Syrie. Les années des cerises.

NDLR. Le journaliste Said Hilal Alcharifi  nous écrit de Syrie.

Un demi-siècle après. Des images de l'époque d'une certaine Syrie restent indemnes dans ma mémoire.

Enfants, nous attendions impatiemment la veille de la fête, beaucoup plus que la fête elle même,  pour nous enfoncer parmi la grande foule, dans les souks abondamment éclairés des couleurs d'arc-en-ciel,  truffés de toute sorte de pâtisseries,  de jouets, de pétards, et grouillant de jeunes filles belles et envoutantes qui profitaient, elles aussi de l'occasion, pour sentir de près, pour la première fois, l'odeur piquante de  la sueur  d'un jeune «  male », ardent et entreprenant.

J'ai cherché vainement cette lueur dans les visages et les yeux des gens la veille de la dernière fête passée il y a quelques mois dans les rues de Damas, qui, vivant une explosion démographique commence véritablement à perdre, petit à petit les siens, sans pour autant reconnaitre les nouveaux venants.

L'attente chez Roland Barthes dans "fragments d'un discours amoureux" ressemble à une " tumulte d'angoisse" et "elle a ses moments mornes".

C'est cette attente confuse, aux regards apeurés et éteints des gens qui font un "Picasso" dans ses moments les plus déments.

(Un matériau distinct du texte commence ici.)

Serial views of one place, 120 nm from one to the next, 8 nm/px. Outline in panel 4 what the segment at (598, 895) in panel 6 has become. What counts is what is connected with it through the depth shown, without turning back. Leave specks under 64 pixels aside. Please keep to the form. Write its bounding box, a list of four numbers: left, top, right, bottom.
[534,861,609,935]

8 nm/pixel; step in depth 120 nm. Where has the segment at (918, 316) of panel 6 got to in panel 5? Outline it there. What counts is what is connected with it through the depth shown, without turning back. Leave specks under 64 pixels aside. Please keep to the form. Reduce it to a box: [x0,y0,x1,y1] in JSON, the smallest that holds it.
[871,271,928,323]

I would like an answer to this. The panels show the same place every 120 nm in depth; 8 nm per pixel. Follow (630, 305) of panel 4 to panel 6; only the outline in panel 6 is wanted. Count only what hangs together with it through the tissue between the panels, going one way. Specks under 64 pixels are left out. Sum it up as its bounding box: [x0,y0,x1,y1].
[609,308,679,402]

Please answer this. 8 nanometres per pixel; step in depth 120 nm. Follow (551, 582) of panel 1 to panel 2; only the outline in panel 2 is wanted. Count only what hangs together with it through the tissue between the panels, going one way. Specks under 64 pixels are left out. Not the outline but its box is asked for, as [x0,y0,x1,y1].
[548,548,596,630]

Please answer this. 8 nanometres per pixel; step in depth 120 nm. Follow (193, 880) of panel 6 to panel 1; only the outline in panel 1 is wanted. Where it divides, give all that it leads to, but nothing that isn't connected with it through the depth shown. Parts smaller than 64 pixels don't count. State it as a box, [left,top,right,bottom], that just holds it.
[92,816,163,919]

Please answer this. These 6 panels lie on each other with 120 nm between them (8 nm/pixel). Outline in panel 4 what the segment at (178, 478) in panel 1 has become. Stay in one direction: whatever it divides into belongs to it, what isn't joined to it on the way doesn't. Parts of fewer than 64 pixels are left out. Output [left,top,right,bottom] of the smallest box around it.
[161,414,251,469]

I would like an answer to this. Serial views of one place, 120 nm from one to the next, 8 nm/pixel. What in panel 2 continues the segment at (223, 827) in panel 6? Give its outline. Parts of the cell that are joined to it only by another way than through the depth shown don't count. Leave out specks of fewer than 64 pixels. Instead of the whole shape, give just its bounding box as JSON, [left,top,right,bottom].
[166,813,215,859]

Ce sont bientôt cinq années de peur, de terreur, de nuits blanches dans l'attente expectative d'une sérénité perdue. Il ne se passe pas un jour sans, surtout en pleine nuit et dans l’obscurité totale des villes, de tomber affolé de son lit, particulièrement depuis les bombardements russes autour de la capitale. Du mois d’octobre jusqu’au réveillon du nouvel an ce fit l’apocalypse. Les missiles et les bombes lancés sur les cantons rebelles autour de Damas faisaient trembler le sol sous nos pieds dans un espace de 50 km.

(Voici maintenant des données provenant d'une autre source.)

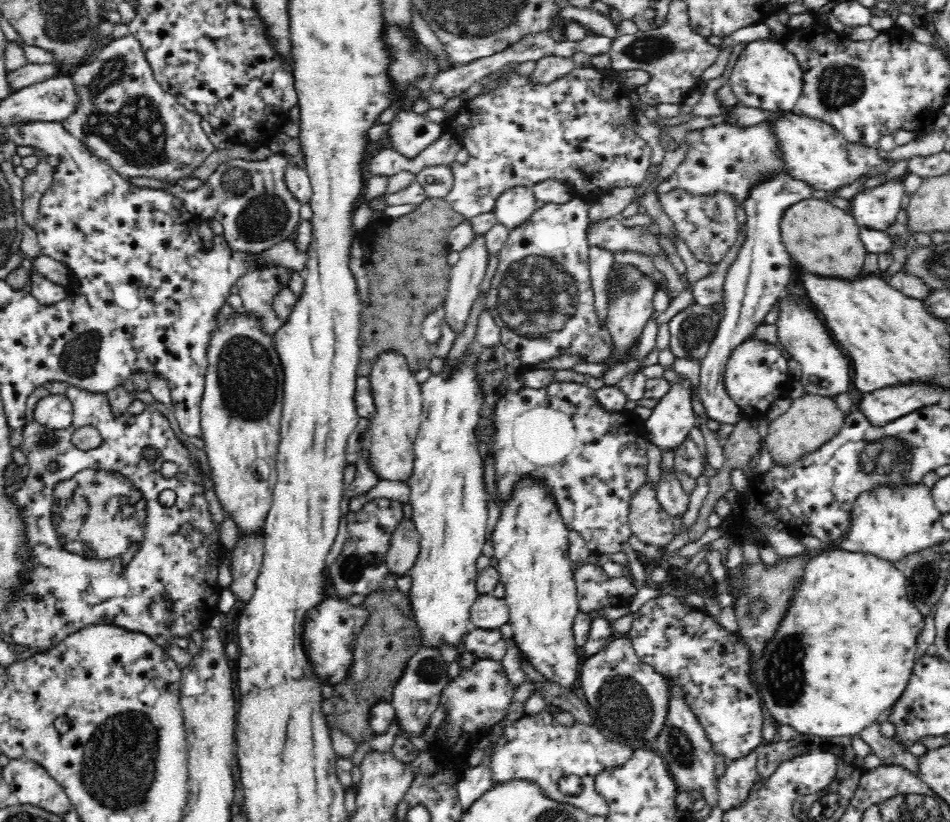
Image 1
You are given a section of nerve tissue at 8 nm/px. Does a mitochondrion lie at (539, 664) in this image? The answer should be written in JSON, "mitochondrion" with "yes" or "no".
{"mitochondrion":"no"}

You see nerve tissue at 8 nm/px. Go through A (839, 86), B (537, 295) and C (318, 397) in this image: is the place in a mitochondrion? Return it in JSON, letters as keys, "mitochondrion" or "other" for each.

Une balle tirée d’un pistolet par un extrémiste sur le pont de Sarajevo en 1914 fut suffisante pour déclencher la première guerre mondiale. Une petite intrusion des troupes du mégalomane turque serait aussi suffisante pour déclencher une troisième et probablement une dernière guerre mondiale qui éraflera certainement des continents de la carte.

A Damas et ses environs, les populations, autochtones ou migrantes, partagent le même vœu : sortir de ce bourbier et reprendre la vie.

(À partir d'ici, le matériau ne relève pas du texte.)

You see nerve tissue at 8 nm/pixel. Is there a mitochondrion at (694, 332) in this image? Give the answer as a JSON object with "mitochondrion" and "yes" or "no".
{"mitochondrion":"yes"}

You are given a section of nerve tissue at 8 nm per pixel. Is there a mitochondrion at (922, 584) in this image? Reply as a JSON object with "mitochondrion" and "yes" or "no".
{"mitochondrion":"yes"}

Ce flux ahurissant des migrants enfonçant les frontières de l'Europe, se reproduit depuis des années de la même manière à l'intérieur de la Syrie, chaque fois que les groupes armés attaquent une nouvelle ville. La dernière en date fut la nymphe du désert, Palmyre.

On disait qu'environ vingt mille âmes, avaient fuit la ville millénaire sous les ailes de la nuit, pour se couvrir à Damas, dont un grand nombre réside encore dans les écoles publiques et les centres d'hébergement offerts par l’État à tous les sans abris.

Tragédie d'un peuple ?

Le mot est ratatiné.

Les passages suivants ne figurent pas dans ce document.